At this point dedicated resources are needed, engineers that maintain and work with all that, that goes beyond building new features and running some tests. At this point, you need to support and create such infrastructure.

Denis: On the topic of creating the platform team, the reality of scaling calls for you to have  dedicated people looking after scaling. 

Seva: The next level, the “stage three”, is where you continue to improve at scale and look into pricing, contract testing, and so on. 

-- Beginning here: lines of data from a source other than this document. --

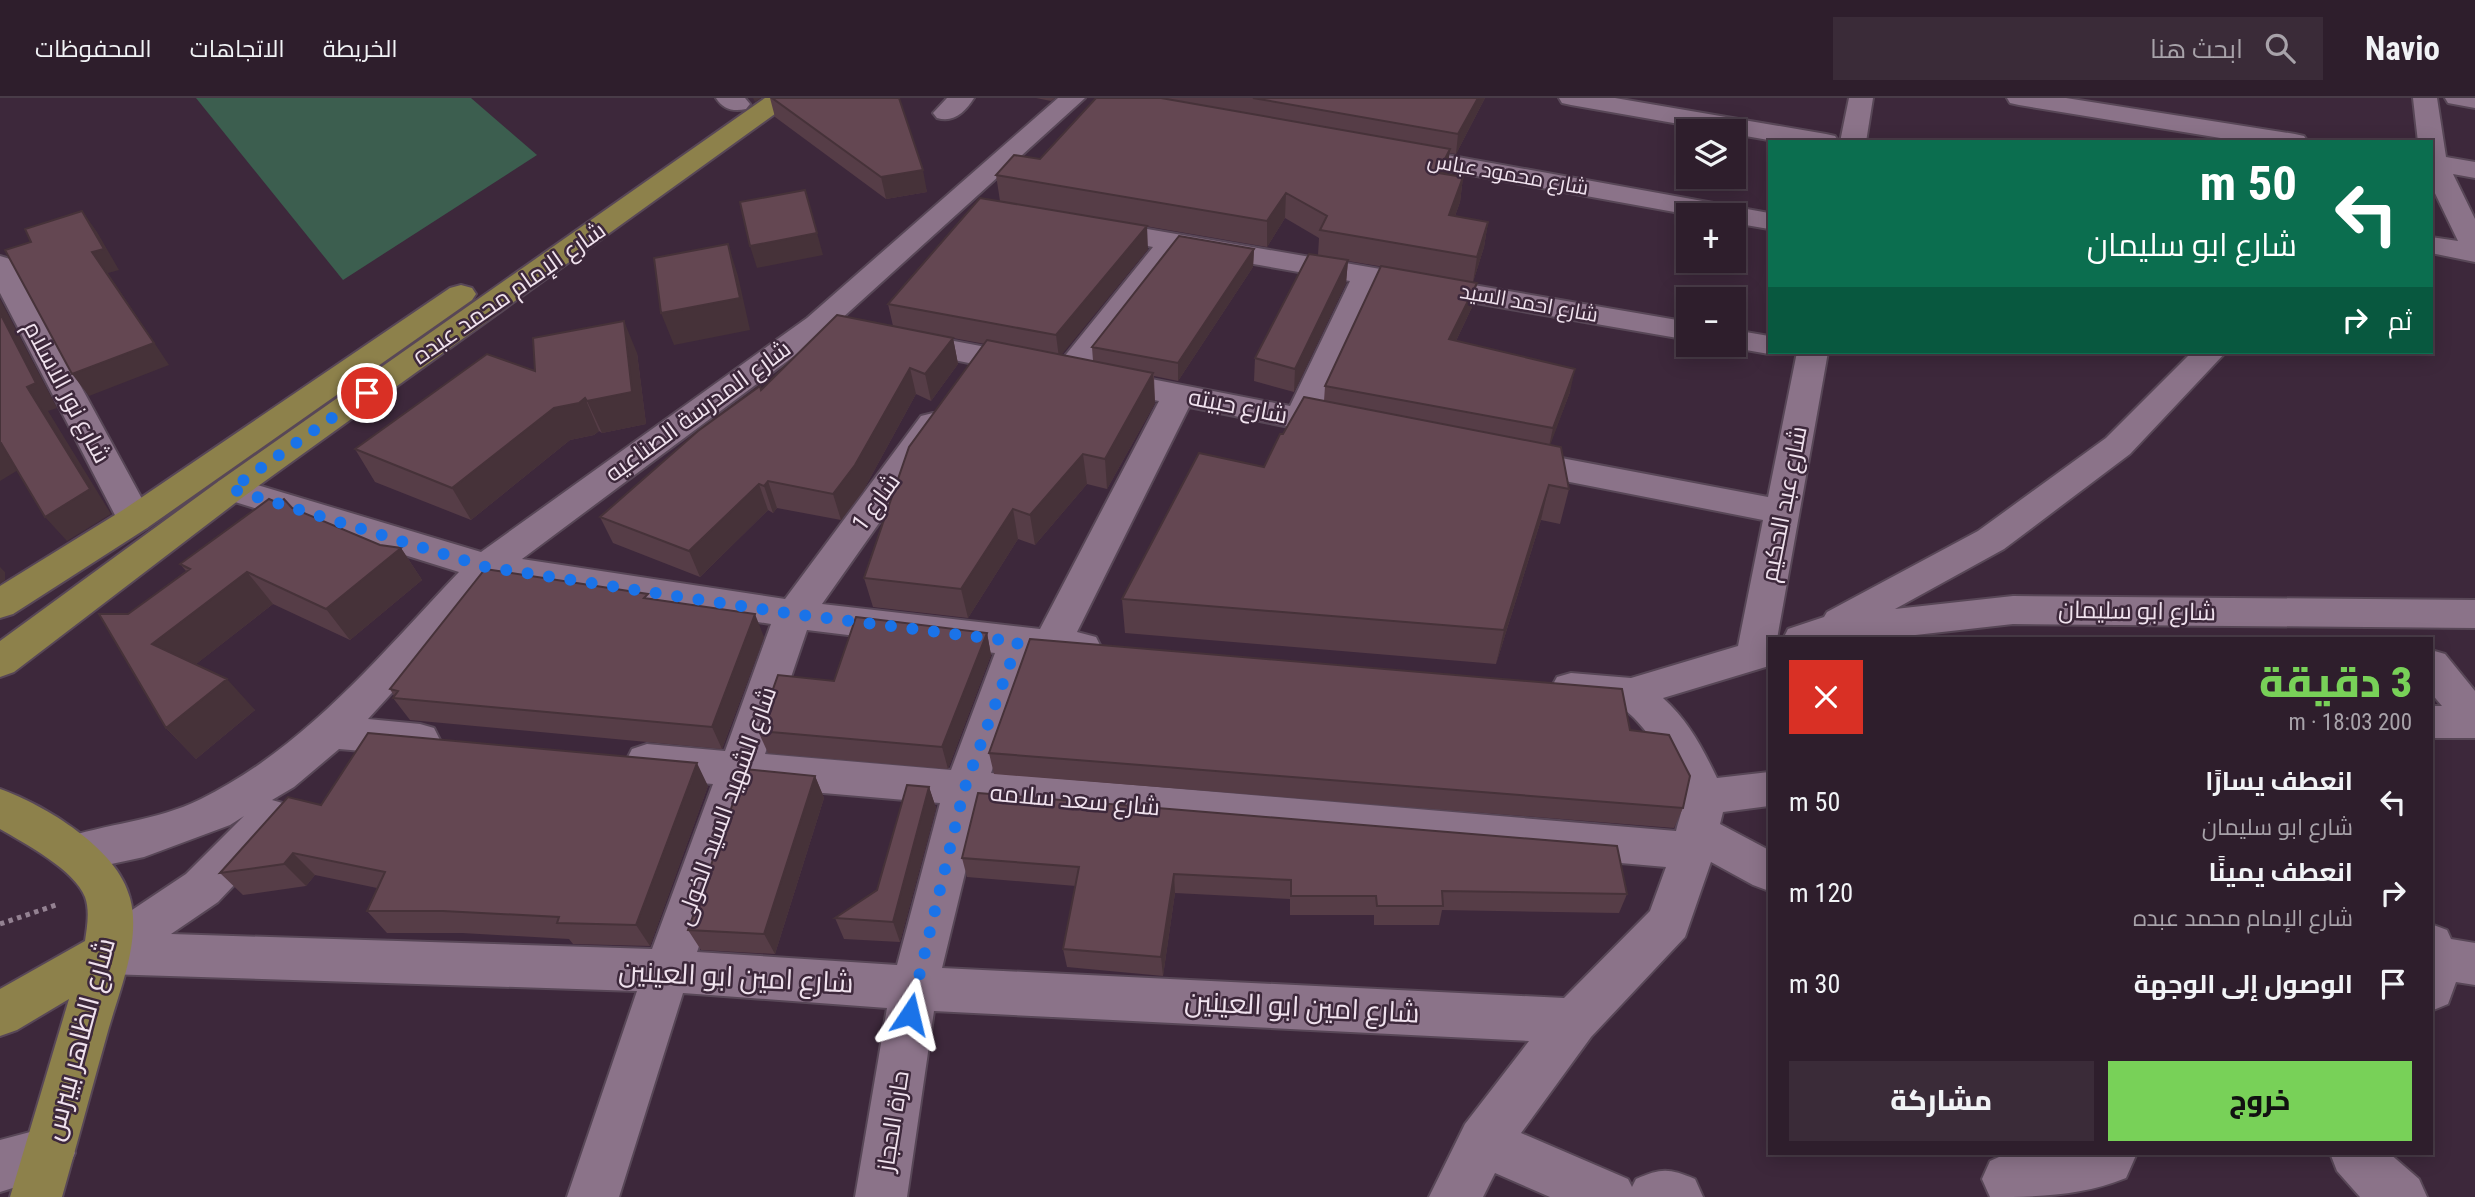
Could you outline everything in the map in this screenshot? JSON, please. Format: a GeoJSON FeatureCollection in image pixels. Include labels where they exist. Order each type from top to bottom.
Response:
{"type":"FeatureCollection","features":[{"type":"Feature","properties":{"kind":"main road","name":"شارع الإمام محمد عبده"},"geometry":{"type":"LineString","coordinates":[[0,662],[231,489],[781,98]]}},
{"type":"Feature","properties":{"kind":"main road","name":"شارع الإمام محمد عبده"},"geometry":{"type":"LineString","coordinates":[[0,604],[135,519],[737,100]]}},
{"type":"Feature","properties":{"kind":"main road"},"geometry":{"type":"LineString","coordinates":[[0,807],[74,853],[105,888]]}},
{"type":"Feature","properties":{"kind":"main road","name":"شارع الظاهر بيبرس"},"geometry":{"type":"LineString","coordinates":[[43,1175],[106,953],[110,920],[105,888]]}},
{"type":"Feature","properties":{"kind":"main road"},"geometry":{"type":"LineString","coordinates":[[0,1014],[106,953]]}},
{"type":"Feature","properties":{"kind":"street"},"geometry":{"type":"LineString","coordinates":[[1572,98],[1814,140]]}},
{"type":"Feature","properties":{"kind":"street"},"geometry":{"type":"LineString","coordinates":[[1853,140],[1861,98]]}},
{"type":"Feature","properties":{"kind":"street"},"geometry":{"type":"LineString","coordinates":[[2019,98],[2282,140]]}},
{"type":"Feature","properties":{"kind":"street"},"geometry":{"type":"LineString","coordinates":[[2425,98],[2430,140]]}},
{"type":"Feature","properties":{"kind":"street"},"geometry":{"type":"LineString","coordinates":[[2457,98],[2475,101]]}},
{"type":"Feature","properties":{"kind":"street","name":"شارع المدرسة الصناعيه"},"geometry":{"type":"LineString","coordinates":[[74,853],[144,839],[215,812],[279,775],[331,732],[486,567],[818,324],[968,207],[1083,99]]}},
{"type":"Feature","properties":{"kind":"street","name":"شارع محمود عباس"},"geometry":{"type":"LineString","coordinates":[[1370,150],[1768,221]]}},
{"type":"Feature","properties":{"kind":"street"},"geometry":{"type":"LineString","coordinates":[[2433,163],[2475,170]]}},
{"type":"Feature","properties":{"kind":"street"},"geometry":{"type":"LineString","coordinates":[[2433,165],[2475,247]]}},
{"type":"Feature","properties":{"kind":"street","name":"شارع احمد السيد"},"geometry":{"type":"LineString","coordinates":[[1063,223],[1676,329]]}},
{"type":"Feature","properties":{"kind":"street"},"geometry":{"type":"LineString","coordinates":[[1067,373],[1172,242]]}},
{"type":"Feature","properties":{"kind":"street"},"geometry":{"type":"LineString","coordinates":[[2433,246],[2475,254]]}},
{"type":"Feature","properties":{"kind":"street"},"geometry":{"type":"LineString","coordinates":[[2433,262],[2475,254]]}},
{"type":"Feature","properties":{"kind":"street","name":"شارع نور الاسلام"},"geometry":{"type":"LineString","coordinates":[[0,265],[135,519]]}},
{"type":"Feature","properties":{"kind":"street"},"geometry":{"type":"LineString","coordinates":[[1301,418],[1367,275]]}},
{"type":"Feature","properties":{"kind":"street","name":"شارع حبيته"},"geometry":{"type":"LineString","coordinates":[[818,324],[1368,431]]}},
{"type":"Feature","properties":{"kind":"street"},"geometry":{"type":"LineString","coordinates":[[1746,341],[1768,345]]}},
{"type":"Feature","properties":{"kind":"street","name":"شارع عبد الحكيم"},"geometry":{"type":"LineString","coordinates":[[1762,653],[1783,512],[1812,354]]}},
{"type":"Feature","properties":{"kind":"street"},"geometry":{"type":"LineString","coordinates":[[1812,635],[1991,540],[2118,446],[2208,354]]}},
{"type":"Feature","properties":{"kind":"street","name":"شارع 1"},"geometry":{"type":"LineString","coordinates":[[794,614],[983,356]]}},
{"type":"Feature","properties":{"kind":"street","name":"حارة الحجاز"},"geometry":{"type":"LineString","coordinates":[[881,1197],[914,988],[964,790],[1035,643],[1179,394]]}},
{"type":"Feature","properties":{"kind":"street"},"geometry":{"type":"LineString","coordinates":[[1488,455],[1783,512]]}},
{"type":"Feature","properties":{"kind":"street"},"geometry":{"type":"LineString","coordinates":[[231,489],[486,567],[794,614],[1035,643],[1121,650]]}},
{"type":"Feature","properties":{"kind":"street","name":"شارع ابو سليمان"},"geometry":{"type":"LineString","coordinates":[[1812,635],[2013,610],[2064,624],[2400,627],[2475,614]]}},
{"type":"Feature","properties":{"kind":"street","name":"شارع الشهيد السيد الخولى"},"geometry":{"type":"LineString","coordinates":[[593,1197],[667,971],[794,614]]}},
{"type":"Feature","properties":{"kind":"street"},"geometry":{"type":"LineString","coordinates":[[1535,685],[1631,693],[1762,653]]}},
{"type":"Feature","properties":{"kind":"street"},"geometry":{"type":"LineString","coordinates":[[2433,668],[2475,721]]}},
{"type":"Feature","properties":{"kind":"street"},"geometry":{"type":"LineString","coordinates":[[1455,1197],[1483,1142],[1574,1021],[1669,923],[1698,827],[1687,759],[1664,723],[1631,693]]}},
{"type":"Feature","properties":{"kind":"street"},"geometry":{"type":"LineString","coordinates":[[2433,722],[2475,721]]}},
{"type":"Feature","properties":{"kind":"street"},"geometry":{"type":"LineString","coordinates":[[331,732],[453,743]]}},
{"type":"Feature","properties":{"kind":"street","name":"شارع المدرسة الصناعيه"},"geometry":{"type":"LineString","coordinates":[[106,953],[202,888],[257,835],[300,782],[331,732]]}},
{"type":"Feature","properties":{"kind":"street","name":"شارع سعد سلامه"},"geometry":{"type":"LineString","coordinates":[[616,758],[964,790],[1698,827]]}},
{"type":"Feature","properties":{"kind":"street"},"geometry":{"type":"LineString","coordinates":[[1698,827],[1768,790]]}},
{"type":"Feature","properties":{"kind":"street"},"geometry":{"type":"LineString","coordinates":[[1698,827],[1768,871]]}},
{"type":"Feature","properties":{"kind":"street","name":"شارع امين ابو العينين"},"geometry":{"type":"LineString","coordinates":[[106,953],[667,971],[914,988],[1574,1021]]}},
{"type":"Feature","properties":{"kind":"street"},"geometry":{"type":"LineString","coordinates":[[1483,1142],[1610,1197]]}},
{"type":"Feature","properties":{"kind":"street"},"geometry":{"type":"LineString","coordinates":[[2008,1176],[2108,1160],[2111,1155]]}},
{"type":"Feature","properties":{"kind":"street"},"geometry":{"type":"LineString","coordinates":[[2357,1155],[2377,1178],[2401,1197]]}},
{"type":"Feature","properties":{"kind":"street"},"geometry":{"type":"LineString","coordinates":[[0,1166],[43,1175]]}},
{"type":"Feature","properties":{"kind":"street"},"geometry":{"type":"LineString","coordinates":[[1654,1197],[1677,1197]]}},
{"type":"Feature","properties":{"kind":"path"},"geometry":{"type":"LineString","coordinates":[[0,924],[105,888]]}},
{"type":"Feature","properties":{"kind":"green space"},"geometry":{"type":"Polygon","coordinates":[[[196,98],[471,98],[537,155],[343,280],[196,98]]]}},
{"type":"Feature","properties":{"kind":"building"},"geometry":{"type":"Polygon","coordinates":[[[772,98],[899,98],[923,170],[881,177],[772,98]]]}},
{"type":"Feature","properties":{"kind":"building"},"geometry":{"type":"Polygon","coordinates":[[[1096,98],[1161,98],[1450,149],[1438,173],[1463,177],[1449,215],[1488,222],[1477,257],[1320,230],[1327,216],[1286,193],[1267,221],[996,175],[1014,155],[1040,159],[1096,98]]]}},
{"type":"Feature","properties":{"kind":"building"},"geometry":{"type":"Polygon","coordinates":[[[1253,98],[1478,98],[1458,134],[1253,98]]]}},
{"type":"Feature","properties":{"kind":"building"},"geometry":{"type":"Polygon","coordinates":[[[805,190],[817,233],[750,246],[740,202],[805,190]]]}},
{"type":"Feature","properties":{"kind":"building"},"geometry":{"type":"Polygon","coordinates":[[[980,198],[1147,226],[1056,335],[888,304],[980,198]]]}},
{"type":"Feature","properties":{"kind":"building"},"geometry":{"type":"Polygon","coordinates":[[[82,211],[104,249],[92,252],[154,343],[72,374],[5,250],[31,242],[25,229],[82,211]]]}},
{"type":"Feature","properties":{"kind":"building"},"geometry":{"type":"Polygon","coordinates":[[[1179,236],[1254,249],[1178,363],[1092,347],[1179,236]]]}},
{"type":"Feature","properties":{"kind":"building"},"geometry":{"type":"Polygon","coordinates":[[[728,244],[740,298],[661,313],[654,258],[728,244]]]}},
{"type":"Feature","properties":{"kind":"building"},"geometry":{"type":"Polygon","coordinates":[[[1309,254],[1348,260],[1295,369],[1255,358],[1309,254]]]}},
{"type":"Feature","properties":{"kind":"building"},"geometry":{"type":"Polygon","coordinates":[[[1381,266],[1477,283],[1449,339],[1575,369],[1553,428],[1325,386],[1381,266]]]}},
{"type":"Feature","properties":{"kind":"building"},"geometry":{"type":"Polygon","coordinates":[[[0,313],[36,383],[27,387],[90,489],[45,517],[0,443],[0,313]]]}},
{"type":"Feature","properties":{"kind":"building"},"geometry":{"type":"Polygon","coordinates":[[[837,315],[953,338],[925,374],[910,368],[855,465],[833,494],[768,481],[764,486],[759,484],[689,551],[600,517],[698,431],[760,386],[761,390],[837,315]]]}},
{"type":"Feature","properties":{"kind":"building"},"geometry":{"type":"Polygon","coordinates":[[[624,321],[632,392],[587,401],[585,398],[579,403],[554,408],[452,488],[355,449],[487,354],[535,371],[533,338],[624,321]]]}},
{"type":"Feature","properties":{"kind":"building"},"geometry":{"type":"Polygon","coordinates":[[[987,340],[1153,373],[1105,459],[1083,454],[1030,515],[1013,509],[961,589],[864,578],[909,447],[987,340]]]}},
{"type":"Feature","properties":{"kind":"building"},"geometry":{"type":"Polygon","coordinates":[[[1304,397],[1561,447],[1569,489],[1549,485],[1504,630],[1122,599],[1199,453],[1264,467],[1280,434],[1283,434],[1304,397]]]}},
{"type":"Feature","properties":{"kind":"building"},"geometry":{"type":"Polygon","coordinates":[[[269,499],[278,503],[284,499],[292,508],[380,545],[401,548],[326,609],[247,572],[152,644],[227,679],[166,728],[99,614],[128,614],[190,569],[180,564],[269,499]]]}},
{"type":"Feature","properties":{"kind":"building"},"geometry":{"type":"Polygon","coordinates":[[[485,569],[648,594],[644,598],[755,614],[712,727],[393,698],[398,691],[390,689],[485,569]]]}},
{"type":"Feature","properties":{"kind":"building"},"geometry":{"type":"Polygon","coordinates":[[[856,617],[987,633],[942,747],[758,731],[778,675],[834,681],[856,617]]]}},
{"type":"Feature","properties":{"kind":"building"},"geometry":{"type":"Polygon","coordinates":[[[1030,639],[1622,689],[1630,730],[1669,735],[1690,776],[1683,808],[989,753],[1030,639]]]}},
{"type":"Feature","properties":{"kind":"building"},"geometry":{"type":"Polygon","coordinates":[[[368,733],[697,763],[636,925],[557,923],[559,917],[443,911],[367,911],[385,872],[293,853],[284,864],[220,873],[288,797],[321,805],[368,733]]]}},
{"type":"Feature","properties":{"kind":"building"},"geometry":{"type":"Polygon","coordinates":[[[745,769],[815,776],[764,934],[688,930],[745,769]]]}},
{"type":"Feature","properties":{"kind":"building"},"geometry":{"type":"Polygon","coordinates":[[[907,785],[929,787],[893,922],[835,918],[877,890],[907,785]]]}},
{"type":"Feature","properties":{"kind":"building"},"geometry":{"type":"Polygon","coordinates":[[[978,793],[1617,846],[1627,894],[1442,891],[1443,906],[1377,906],[1376,896],[1291,896],[1291,880],[1174,874],[1161,957],[1063,949],[1079,867],[962,858],[978,793]]]}},
{"type":"Feature","properties":{"kind":"route"},"geometry":{"type":"LineString","coordinates":[[367,393],[231,489],[486,567],[794,614],[1018,642],[964,790],[914,988],[910,1014]]}}]}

Let us briefly discuss what quality gate means today.

Denis: The way developers typically work is they create the pull request with code and somebody reviews that. But as part of this review process, you have automated checks. And typically you want to make a manual review as small as possible, and do all possible checks, automatically. This includes running tests, linters, static analysis, security analysis and so on. 

Then there are even dedicated solutions that provide these checks out of the box. You connect them and they create this quality gate for you. So they provide a set of tools that they run automatically for each build. And this is what a quality gate is.

Ivan: It is the thing that allows you to pass your code to the next stage after checking everything. And after the green check mark, you can push it to production. That doesn't mean that it will not break at some point but it does mean that you did everything to catch the bugs. Nothing more can be done.

Denis: Yes, and there is the management beyond that. You have something called the “definition of done”. So if all checks pass, it means your increment is sufficient quality, and it can be pushed to production.

Ivan: And in many projects, we still have a manual code review and discussion, even if all the CI tests are green. But when we are talking about most business projects,  if the code is green then you can push.

Denis: Finally, there are the AI-driven code reviews, quite experimental as a concept. There are projects which are trying to automate that part to some extent. Overall, in the future, you'll be just creating pull requests and you'll get the green check box. And then you just push it to production. 

Ivan: Talking about the definition of quality gates… You know that even my five-year-old kid knows pretty well what a quality gate is. I’m working remotely from home sometimes and he knows that daddy is always busy and worried about red crosses, but as soon as that big green check mark appears dad finally has some time to play. So that’s what quality gates mean for him.